Abdul Rahman juga meminta pemerintah, tidak hanya BNPT, tetapi seluruh lembaga terkait, agar memiliki kepedulian terhadap mantan teroris yang sudah sadar.

Menurut dia, para mantan teroris ini memiliki solidaritas dan ikatan emosional tinggi serta kenangan saat masih mengikuti pelatihan militer maupun di medan perang.

"Mereka perlu dirangkul dan diberikan penyadaran untuk kembali setia dan mengabdi kepada NKRI," kata dia.

Ia juga menggarisbawahi pentingnya memantau media massa dan media sosial.
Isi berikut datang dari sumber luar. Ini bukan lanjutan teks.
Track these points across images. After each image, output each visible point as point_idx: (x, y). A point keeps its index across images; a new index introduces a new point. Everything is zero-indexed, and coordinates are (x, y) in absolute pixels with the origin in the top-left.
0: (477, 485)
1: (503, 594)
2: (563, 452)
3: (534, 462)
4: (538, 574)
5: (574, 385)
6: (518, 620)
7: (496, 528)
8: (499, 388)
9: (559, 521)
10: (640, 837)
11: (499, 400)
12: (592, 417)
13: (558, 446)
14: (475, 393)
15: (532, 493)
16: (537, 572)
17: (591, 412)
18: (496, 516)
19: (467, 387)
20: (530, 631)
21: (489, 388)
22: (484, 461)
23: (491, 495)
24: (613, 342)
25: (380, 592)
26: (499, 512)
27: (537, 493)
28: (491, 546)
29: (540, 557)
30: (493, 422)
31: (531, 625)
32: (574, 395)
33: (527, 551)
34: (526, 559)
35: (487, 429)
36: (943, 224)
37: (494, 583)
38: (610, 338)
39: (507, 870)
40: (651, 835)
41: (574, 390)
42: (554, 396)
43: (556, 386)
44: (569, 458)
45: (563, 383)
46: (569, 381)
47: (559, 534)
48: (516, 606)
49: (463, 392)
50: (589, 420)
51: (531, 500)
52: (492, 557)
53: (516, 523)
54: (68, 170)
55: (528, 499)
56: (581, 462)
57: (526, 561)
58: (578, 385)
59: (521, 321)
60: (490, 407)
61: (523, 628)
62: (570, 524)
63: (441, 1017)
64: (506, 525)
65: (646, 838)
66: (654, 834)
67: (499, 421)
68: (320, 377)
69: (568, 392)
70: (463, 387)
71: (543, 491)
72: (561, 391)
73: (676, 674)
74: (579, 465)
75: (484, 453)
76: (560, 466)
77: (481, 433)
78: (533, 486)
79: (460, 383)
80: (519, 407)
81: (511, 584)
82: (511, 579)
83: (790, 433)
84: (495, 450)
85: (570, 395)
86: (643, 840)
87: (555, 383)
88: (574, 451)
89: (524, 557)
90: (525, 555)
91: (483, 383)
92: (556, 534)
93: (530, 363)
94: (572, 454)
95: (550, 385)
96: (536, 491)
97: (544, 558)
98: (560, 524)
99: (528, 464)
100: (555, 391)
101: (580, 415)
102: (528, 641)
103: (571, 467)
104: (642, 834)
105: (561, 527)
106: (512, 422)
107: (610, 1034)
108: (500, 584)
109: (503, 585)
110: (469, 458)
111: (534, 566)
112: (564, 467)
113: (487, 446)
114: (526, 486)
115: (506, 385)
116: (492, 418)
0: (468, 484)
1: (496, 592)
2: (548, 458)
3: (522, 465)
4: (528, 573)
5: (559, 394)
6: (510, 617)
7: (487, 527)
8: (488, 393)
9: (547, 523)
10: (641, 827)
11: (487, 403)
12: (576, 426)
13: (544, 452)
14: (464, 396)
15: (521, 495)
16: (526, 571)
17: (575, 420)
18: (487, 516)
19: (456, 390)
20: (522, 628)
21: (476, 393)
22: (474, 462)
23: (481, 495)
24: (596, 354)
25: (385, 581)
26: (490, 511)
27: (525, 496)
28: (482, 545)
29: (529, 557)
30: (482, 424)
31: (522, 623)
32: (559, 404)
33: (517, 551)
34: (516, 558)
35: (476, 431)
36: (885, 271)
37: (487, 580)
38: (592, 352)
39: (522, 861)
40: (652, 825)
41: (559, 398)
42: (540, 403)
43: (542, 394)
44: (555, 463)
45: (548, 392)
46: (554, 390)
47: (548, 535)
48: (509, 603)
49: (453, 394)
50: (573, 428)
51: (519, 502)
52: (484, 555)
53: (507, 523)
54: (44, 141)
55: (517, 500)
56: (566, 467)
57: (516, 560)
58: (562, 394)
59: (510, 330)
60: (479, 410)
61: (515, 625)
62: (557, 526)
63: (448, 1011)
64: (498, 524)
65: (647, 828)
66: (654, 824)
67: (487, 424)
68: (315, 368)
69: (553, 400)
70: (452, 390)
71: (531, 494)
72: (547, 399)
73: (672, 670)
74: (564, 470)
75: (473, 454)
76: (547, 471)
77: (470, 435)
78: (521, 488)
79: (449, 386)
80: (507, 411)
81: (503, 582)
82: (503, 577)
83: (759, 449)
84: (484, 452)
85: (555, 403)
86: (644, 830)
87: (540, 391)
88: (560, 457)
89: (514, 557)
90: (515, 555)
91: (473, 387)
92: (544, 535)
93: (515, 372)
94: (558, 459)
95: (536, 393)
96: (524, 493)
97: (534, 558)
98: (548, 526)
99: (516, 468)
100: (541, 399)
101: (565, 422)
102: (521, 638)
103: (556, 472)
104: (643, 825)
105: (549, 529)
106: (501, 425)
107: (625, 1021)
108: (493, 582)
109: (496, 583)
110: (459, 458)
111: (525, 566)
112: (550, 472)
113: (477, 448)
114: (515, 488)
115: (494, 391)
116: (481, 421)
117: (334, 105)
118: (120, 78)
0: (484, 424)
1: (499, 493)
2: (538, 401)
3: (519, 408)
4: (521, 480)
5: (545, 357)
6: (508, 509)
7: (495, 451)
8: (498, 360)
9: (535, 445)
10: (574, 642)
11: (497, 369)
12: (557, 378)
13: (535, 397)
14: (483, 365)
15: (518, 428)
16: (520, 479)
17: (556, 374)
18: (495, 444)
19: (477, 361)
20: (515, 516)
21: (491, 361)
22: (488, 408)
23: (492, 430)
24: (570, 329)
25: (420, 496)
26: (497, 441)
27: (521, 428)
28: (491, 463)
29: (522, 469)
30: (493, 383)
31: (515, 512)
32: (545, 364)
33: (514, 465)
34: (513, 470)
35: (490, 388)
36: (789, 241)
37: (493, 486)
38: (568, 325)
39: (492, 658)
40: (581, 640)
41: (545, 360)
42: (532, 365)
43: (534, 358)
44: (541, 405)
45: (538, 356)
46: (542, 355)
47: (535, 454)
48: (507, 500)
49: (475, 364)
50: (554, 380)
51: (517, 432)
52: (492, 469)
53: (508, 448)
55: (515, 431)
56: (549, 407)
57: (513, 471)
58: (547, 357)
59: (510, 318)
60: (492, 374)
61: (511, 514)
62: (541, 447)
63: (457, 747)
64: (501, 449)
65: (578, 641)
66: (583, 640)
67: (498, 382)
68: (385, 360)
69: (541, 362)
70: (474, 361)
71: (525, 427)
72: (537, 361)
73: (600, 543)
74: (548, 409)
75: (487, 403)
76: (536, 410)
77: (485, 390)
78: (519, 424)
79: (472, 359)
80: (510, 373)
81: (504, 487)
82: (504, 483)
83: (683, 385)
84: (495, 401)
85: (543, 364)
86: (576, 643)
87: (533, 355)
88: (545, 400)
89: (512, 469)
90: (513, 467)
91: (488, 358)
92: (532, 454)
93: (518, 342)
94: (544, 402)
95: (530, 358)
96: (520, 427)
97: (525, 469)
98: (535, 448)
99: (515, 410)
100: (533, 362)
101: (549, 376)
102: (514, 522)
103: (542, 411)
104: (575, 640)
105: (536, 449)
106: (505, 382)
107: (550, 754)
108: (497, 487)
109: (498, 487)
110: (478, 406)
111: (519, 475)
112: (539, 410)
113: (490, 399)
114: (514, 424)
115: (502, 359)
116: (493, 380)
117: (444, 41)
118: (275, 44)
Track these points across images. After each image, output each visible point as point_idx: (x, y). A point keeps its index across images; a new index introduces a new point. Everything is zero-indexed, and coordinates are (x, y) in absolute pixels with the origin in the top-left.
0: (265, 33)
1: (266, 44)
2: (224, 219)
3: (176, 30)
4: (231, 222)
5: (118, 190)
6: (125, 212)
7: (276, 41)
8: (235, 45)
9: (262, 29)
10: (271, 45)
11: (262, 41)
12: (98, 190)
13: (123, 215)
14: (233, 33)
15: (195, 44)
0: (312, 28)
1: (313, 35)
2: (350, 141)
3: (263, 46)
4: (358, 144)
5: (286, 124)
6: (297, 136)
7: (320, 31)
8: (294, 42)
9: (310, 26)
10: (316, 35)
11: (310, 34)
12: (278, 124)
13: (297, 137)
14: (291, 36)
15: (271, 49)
Faktanya, kata dia, saat ini media massa dan media sosial menjadi wahana penyebaran utama ideologi kelompok kekerasan dan terorisme.

Lebih penting lagi, harus ada upaya pencegahan paham terorisme sejak dini. Caranya dengan menerbitkan buku-buku pembanding di sekolah-sekolah mulai SD hingga SMA, bahkan perguruan tinggi, juga di tengah masyarakat.

"Intinya kita tidak boleh lengah sedikit pun dalam mengantisipasi gerakan terorisme. Semua harus dilakukan secara massif dan terus menerus. Sejauh ini saya melihat apa yang dilakukan BNPT sangat efektif dalam menanggulangai bahaya terorisme," katanya.

Sebelumnya, dalam sambutan pembukaan Dialog Pencegahan Paham Radikal Terorisme dan ISIS di Kalangan Perguruan Tinggi di Universitas Mulawarman, Samarinda, Selasa, Ketua Komisi III DPR Azis Syamsuddin menyatakan bahwa rantai terorisme mesti segera diputus.

"Agar tidak menjadi momok bagi kehidupan berbangsa dan bernegara," kata Azis dalam kegiatan yang digelar BNPT bekerja sama dengan Dirjen Dikti Kemenristek-Dikti itu. Hadir dalam acara itu Kepala BNPT Komjen (Pol) Saud Usman Nasution.